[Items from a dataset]
◇ ◇ ◇ ◇
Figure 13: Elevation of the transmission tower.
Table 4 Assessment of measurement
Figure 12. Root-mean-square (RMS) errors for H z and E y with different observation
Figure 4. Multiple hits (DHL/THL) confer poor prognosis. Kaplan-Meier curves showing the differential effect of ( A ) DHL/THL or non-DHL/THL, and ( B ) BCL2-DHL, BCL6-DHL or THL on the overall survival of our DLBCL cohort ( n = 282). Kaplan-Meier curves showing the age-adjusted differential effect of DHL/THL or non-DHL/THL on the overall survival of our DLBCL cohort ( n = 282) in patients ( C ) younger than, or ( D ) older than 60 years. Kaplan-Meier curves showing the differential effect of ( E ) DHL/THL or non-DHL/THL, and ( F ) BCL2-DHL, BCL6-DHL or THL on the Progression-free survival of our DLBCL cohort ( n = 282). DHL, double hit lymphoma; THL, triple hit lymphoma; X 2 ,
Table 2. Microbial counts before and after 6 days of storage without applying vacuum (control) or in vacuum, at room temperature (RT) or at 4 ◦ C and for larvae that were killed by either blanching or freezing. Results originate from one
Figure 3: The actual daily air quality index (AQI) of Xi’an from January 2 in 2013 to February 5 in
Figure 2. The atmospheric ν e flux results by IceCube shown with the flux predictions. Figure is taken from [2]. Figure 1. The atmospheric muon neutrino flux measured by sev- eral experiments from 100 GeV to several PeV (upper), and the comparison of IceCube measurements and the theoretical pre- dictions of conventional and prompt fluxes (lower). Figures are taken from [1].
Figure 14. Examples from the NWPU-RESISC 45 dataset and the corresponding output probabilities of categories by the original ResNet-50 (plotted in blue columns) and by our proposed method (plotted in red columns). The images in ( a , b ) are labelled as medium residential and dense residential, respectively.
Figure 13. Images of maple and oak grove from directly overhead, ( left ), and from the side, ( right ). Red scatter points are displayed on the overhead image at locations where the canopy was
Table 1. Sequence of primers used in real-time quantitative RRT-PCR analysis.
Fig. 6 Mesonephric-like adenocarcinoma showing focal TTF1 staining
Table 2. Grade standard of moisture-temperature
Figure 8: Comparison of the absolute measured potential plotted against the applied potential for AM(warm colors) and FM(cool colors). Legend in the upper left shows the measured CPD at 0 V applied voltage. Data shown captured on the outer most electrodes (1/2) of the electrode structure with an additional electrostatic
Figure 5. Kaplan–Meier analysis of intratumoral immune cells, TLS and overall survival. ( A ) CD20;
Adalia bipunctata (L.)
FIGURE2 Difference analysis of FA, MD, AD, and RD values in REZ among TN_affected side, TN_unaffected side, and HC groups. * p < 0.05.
◇ ◇ ◇ ◇
**Task directions**. Your reply should be a verbatim retyping of the lines from the one that holds "Figure 8: Comparison" through the last line of the entries.

**Answer to this problem**.
Figure 8: Comparison of the absolute measured potential plotted against the applied potential for AM(warm colors) and FM(cool colors). Legend in the upper left shows the measured CPD at 0 V applied voltage. Data shown captured on the outer most electrodes (1/2) of the electrode structure with an additional electrostatic
Figure 5. Kaplan–Meier analysis of intratumoral immune cells, TLS and overall survival. ( A ) CD20;
Adalia bipunctata (L.)
FIGURE2 Difference analysis of FA, MD, AD, and RD values in REZ among TN_affected side, TN_unaffected side, and HC groups. * p < 0.05.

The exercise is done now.